# [REQUIRED WORK]
Reproduce the lines from the one containing "986.0 to 988.2: 2" through the one containing "Reading left to right, extract", inclusive.

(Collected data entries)
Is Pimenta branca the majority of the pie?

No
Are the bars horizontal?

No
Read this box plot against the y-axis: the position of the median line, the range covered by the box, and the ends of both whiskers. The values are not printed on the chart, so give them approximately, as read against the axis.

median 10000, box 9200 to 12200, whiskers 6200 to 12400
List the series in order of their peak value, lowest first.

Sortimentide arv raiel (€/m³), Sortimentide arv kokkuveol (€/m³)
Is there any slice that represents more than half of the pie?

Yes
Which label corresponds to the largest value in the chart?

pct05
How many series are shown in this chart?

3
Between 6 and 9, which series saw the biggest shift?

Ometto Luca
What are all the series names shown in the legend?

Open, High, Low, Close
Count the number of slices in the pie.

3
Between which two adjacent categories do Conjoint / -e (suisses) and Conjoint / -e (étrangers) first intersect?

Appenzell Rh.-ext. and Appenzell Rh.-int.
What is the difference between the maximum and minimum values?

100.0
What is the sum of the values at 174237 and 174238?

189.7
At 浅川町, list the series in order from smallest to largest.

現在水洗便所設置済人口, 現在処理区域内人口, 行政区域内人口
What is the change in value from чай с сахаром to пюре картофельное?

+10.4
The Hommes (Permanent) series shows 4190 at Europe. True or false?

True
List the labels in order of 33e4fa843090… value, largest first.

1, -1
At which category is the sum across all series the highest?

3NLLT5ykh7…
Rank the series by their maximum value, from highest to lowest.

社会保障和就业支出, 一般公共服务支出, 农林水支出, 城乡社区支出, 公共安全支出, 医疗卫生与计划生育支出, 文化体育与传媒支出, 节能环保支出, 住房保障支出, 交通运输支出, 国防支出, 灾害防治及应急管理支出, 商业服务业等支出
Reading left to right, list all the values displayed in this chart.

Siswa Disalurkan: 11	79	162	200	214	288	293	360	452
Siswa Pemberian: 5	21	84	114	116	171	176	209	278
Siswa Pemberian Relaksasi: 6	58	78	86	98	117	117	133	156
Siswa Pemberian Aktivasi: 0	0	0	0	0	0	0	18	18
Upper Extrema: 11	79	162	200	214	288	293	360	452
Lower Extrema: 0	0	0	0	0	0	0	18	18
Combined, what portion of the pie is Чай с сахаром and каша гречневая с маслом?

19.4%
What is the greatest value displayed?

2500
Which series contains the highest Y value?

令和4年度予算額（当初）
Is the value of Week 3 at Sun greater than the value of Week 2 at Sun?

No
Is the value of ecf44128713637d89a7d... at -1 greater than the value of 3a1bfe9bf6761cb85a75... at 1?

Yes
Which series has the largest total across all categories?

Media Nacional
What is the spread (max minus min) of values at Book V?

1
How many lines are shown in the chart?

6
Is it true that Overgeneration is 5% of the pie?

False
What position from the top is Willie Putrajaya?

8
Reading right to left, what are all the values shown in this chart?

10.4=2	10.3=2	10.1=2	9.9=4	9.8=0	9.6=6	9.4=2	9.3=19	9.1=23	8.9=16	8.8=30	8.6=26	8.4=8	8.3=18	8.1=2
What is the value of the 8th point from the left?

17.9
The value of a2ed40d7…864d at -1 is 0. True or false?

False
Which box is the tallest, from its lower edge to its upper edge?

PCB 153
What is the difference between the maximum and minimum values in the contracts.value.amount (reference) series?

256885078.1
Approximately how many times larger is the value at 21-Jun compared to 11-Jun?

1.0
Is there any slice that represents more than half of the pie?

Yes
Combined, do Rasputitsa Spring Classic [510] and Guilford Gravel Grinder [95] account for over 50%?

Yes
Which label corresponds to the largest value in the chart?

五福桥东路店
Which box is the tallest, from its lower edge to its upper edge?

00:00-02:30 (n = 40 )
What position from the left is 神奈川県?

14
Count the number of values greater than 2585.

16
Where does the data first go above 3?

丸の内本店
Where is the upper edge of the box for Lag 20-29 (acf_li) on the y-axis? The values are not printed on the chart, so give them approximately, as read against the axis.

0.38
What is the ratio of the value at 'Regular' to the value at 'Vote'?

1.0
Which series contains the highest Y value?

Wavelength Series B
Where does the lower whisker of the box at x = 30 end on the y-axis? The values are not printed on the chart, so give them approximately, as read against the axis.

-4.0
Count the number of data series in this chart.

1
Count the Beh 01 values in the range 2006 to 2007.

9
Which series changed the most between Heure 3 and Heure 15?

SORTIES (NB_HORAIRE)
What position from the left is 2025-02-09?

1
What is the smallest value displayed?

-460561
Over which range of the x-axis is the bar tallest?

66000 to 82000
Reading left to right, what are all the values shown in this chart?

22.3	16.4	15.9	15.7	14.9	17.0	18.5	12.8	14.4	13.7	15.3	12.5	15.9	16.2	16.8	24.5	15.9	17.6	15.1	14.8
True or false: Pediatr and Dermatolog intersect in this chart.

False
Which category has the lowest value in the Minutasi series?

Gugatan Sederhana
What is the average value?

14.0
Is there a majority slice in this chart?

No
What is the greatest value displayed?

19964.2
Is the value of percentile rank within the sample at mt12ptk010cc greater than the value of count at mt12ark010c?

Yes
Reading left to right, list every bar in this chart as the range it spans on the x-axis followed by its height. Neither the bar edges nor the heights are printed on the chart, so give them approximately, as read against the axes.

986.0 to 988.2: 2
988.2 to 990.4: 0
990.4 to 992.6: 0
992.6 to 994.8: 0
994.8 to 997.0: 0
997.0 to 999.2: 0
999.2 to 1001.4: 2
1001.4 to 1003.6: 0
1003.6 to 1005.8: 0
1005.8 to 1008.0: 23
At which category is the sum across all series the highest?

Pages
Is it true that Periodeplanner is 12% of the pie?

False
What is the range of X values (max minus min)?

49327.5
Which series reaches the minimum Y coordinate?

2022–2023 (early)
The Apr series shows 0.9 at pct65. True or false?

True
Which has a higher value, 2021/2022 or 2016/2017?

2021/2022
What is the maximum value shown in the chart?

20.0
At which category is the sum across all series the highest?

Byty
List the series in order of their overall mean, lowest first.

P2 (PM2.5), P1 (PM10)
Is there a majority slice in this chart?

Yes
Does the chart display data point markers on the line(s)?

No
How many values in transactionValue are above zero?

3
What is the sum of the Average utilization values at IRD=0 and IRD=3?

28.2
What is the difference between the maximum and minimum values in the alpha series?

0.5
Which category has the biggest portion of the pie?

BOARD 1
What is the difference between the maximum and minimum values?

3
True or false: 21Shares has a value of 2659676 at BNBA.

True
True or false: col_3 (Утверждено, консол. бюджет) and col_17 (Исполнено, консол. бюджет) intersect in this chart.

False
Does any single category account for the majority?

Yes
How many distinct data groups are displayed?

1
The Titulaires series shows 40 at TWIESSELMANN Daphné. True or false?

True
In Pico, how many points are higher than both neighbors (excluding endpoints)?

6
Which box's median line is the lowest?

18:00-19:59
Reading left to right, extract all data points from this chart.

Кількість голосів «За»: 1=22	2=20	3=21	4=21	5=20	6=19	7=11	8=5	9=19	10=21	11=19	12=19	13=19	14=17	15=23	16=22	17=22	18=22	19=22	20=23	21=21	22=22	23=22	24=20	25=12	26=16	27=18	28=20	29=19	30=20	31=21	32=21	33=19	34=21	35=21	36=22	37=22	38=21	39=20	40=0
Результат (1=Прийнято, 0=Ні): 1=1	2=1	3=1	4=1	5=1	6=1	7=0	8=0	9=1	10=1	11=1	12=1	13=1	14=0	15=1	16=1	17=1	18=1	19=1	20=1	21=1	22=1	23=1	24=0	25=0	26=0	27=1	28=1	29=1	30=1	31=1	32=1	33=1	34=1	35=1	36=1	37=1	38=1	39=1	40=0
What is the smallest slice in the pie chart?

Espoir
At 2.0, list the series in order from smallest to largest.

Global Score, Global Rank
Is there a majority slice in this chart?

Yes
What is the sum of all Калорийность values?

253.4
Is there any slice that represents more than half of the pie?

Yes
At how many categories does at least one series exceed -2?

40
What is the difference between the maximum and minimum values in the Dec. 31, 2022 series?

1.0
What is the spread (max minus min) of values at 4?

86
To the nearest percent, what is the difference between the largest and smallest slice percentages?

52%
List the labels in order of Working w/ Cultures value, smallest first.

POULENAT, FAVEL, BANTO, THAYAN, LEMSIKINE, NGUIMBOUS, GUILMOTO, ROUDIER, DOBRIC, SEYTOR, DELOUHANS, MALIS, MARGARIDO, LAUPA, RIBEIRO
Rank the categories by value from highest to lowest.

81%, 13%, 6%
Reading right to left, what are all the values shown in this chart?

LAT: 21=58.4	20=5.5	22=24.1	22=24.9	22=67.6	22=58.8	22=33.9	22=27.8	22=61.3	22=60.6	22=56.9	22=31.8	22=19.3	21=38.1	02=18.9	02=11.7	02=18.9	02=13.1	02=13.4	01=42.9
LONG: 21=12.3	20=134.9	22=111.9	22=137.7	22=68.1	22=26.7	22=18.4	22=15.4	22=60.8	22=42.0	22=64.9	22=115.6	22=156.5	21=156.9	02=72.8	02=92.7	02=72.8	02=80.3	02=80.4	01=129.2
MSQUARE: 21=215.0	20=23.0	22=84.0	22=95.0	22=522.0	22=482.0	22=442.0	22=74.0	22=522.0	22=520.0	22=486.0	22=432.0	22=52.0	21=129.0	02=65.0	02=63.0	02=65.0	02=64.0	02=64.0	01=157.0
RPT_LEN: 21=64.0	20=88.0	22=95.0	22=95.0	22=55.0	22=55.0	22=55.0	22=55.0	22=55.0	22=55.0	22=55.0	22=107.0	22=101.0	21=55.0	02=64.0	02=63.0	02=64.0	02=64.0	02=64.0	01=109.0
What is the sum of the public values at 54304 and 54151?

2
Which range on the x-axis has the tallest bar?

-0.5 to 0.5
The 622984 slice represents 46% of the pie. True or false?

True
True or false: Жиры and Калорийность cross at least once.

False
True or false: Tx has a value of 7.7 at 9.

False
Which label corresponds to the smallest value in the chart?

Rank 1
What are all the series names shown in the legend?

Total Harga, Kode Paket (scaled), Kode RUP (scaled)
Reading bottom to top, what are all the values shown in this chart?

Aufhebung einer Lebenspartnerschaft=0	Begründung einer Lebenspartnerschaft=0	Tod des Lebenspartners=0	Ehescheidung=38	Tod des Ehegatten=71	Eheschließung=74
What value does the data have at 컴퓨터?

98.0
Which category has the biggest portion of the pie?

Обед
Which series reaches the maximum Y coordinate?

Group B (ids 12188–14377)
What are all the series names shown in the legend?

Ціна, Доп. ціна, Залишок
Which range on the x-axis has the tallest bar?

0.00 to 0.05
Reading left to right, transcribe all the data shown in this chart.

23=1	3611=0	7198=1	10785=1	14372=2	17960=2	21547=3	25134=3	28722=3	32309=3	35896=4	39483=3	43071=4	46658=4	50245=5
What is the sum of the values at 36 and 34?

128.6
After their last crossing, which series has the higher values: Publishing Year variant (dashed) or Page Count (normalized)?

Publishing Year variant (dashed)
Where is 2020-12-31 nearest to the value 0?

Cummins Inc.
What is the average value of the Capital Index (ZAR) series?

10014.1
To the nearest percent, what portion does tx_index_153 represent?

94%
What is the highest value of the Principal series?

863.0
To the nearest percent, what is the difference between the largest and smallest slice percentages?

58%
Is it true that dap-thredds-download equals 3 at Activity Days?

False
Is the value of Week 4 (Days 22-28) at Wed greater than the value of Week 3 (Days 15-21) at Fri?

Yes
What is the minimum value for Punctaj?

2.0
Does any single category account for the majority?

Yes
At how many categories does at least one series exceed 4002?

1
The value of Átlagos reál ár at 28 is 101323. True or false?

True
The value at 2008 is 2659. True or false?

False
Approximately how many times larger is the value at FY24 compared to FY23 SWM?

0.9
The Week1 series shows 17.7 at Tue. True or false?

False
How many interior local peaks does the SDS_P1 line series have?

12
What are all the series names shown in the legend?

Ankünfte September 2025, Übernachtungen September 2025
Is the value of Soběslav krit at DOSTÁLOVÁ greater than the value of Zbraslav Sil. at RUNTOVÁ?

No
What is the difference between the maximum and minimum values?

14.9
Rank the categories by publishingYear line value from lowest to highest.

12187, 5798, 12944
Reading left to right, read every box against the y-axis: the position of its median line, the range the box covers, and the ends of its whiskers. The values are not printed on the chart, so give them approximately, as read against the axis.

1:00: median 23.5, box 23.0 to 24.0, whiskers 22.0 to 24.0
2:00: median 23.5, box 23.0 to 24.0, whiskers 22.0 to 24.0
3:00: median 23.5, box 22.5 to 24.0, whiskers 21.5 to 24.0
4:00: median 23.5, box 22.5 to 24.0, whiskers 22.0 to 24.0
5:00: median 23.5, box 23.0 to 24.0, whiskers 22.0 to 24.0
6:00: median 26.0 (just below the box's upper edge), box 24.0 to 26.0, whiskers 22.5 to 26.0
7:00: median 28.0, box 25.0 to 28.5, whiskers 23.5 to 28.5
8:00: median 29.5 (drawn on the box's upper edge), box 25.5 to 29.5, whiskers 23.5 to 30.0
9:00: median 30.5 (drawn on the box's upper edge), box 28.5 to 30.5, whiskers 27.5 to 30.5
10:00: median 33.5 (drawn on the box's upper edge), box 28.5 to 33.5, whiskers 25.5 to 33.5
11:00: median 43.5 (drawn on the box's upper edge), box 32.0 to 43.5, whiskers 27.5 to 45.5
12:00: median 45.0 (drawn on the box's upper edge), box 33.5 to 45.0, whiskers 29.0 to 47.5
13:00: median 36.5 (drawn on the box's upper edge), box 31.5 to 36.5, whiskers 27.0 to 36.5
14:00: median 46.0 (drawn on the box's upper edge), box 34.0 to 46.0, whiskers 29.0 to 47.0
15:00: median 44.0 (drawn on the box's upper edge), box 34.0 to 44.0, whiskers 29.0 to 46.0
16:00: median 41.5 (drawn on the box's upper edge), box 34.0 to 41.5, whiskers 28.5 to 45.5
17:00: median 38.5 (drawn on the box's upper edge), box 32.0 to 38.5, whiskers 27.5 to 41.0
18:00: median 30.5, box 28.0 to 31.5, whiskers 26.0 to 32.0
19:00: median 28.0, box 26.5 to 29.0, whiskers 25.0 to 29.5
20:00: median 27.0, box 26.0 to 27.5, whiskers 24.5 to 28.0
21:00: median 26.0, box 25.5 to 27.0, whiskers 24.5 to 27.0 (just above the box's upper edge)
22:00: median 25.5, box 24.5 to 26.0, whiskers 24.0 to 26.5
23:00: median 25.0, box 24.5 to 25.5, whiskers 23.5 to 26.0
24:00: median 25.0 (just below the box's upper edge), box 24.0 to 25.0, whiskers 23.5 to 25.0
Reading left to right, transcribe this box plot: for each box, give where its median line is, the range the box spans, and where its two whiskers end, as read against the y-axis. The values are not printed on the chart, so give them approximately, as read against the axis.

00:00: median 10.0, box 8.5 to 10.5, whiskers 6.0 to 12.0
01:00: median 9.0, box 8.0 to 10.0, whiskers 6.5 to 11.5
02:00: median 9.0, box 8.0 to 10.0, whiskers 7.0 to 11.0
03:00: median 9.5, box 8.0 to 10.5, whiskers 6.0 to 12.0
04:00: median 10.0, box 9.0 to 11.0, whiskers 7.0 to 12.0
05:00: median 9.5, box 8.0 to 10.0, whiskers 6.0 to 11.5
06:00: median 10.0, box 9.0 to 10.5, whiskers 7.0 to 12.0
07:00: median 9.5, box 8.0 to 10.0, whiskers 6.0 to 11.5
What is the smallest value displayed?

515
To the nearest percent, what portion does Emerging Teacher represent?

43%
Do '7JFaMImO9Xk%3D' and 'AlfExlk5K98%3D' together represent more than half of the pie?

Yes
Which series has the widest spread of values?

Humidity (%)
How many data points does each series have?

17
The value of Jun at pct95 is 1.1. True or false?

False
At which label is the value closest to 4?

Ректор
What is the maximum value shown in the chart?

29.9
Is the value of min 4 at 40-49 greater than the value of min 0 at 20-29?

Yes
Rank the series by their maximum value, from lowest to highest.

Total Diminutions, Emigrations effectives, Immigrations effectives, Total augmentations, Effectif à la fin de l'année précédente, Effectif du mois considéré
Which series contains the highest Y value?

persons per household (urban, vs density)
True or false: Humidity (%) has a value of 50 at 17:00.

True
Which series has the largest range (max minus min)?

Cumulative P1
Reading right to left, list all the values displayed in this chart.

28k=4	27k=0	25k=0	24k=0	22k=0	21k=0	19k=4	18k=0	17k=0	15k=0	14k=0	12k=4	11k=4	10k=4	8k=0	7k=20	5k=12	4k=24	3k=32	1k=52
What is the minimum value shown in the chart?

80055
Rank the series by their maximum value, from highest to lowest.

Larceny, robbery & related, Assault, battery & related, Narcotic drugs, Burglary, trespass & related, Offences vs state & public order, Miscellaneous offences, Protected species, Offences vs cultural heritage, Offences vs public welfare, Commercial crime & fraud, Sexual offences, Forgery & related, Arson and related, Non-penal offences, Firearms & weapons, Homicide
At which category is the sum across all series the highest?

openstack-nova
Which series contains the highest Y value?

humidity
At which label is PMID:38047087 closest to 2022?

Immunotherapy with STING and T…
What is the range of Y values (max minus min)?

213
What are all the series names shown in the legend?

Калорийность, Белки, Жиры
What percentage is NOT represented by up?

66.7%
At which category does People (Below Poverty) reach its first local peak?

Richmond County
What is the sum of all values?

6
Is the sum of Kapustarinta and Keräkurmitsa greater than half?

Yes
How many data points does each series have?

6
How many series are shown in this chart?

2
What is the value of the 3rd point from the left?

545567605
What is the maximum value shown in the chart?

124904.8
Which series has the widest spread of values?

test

# [ANSWER TO THE PROBLEM]
986.0 to 988.2: 2
988.2 to 990.4: 0
990.4 to 992.6: 0
992.6 to 994.8: 0
994.8 to 997.0: 0
997.0 to 999.2: 0
999.2 to 1001.4: 2
1001.4 to 1003.6: 0
1003.6 to 1005.8: 0
1005.8 to 1008.0: 23
At which category is the sum across all series the highest?

Pages
Is it true that Periodeplanner is 12% of the pie?

False
What is the range of X values (max minus min)?

49327.5
Which series reaches the minimum Y coordinate?

2022–2023 (early)
The Apr series shows 0.9 at pct65. True or false?

True
Which has a higher value, 2021/2022 or 2016/2017?

2021/2022
What is the maximum value shown in the chart?

20.0
At which category is the sum across all series the highest?

Byty
List the series in order of their overall mean, lowest first.

P2 (PM2.5), P1 (PM10)
Is there a majority slice in this chart?

Yes
Does the chart display data point markers on the line(s)?

No
How many values in transactionValue are above zero?

3
What is the sum of the Average utilization values at IRD=0 and IRD=3?

28.2
What is the difference between the maximum and minimum values in the alpha series?

0.5
Which category has the biggest portion of the pie?

BOARD 1
What is the difference between the maximum and minimum values?

3
True or false: 21Shares has a value of 2659676 at BNBA.

True
True or false: col_3 (Утверждено, консол. бюджет) and col_17 (Исполнено, консол. бюджет) intersect in this chart.

False
Does any single category account for the majority?

Yes
How many distinct data groups are displayed?

1
The Titulaires series shows 40 at TWIESSELMANN Daphné. True or false?

True
In Pico, how many points are higher than both neighbors (excluding endpoints)?

6
Which box's median line is the lowest?

18:00-19:59
Reading left to right, extract all data points from this chart.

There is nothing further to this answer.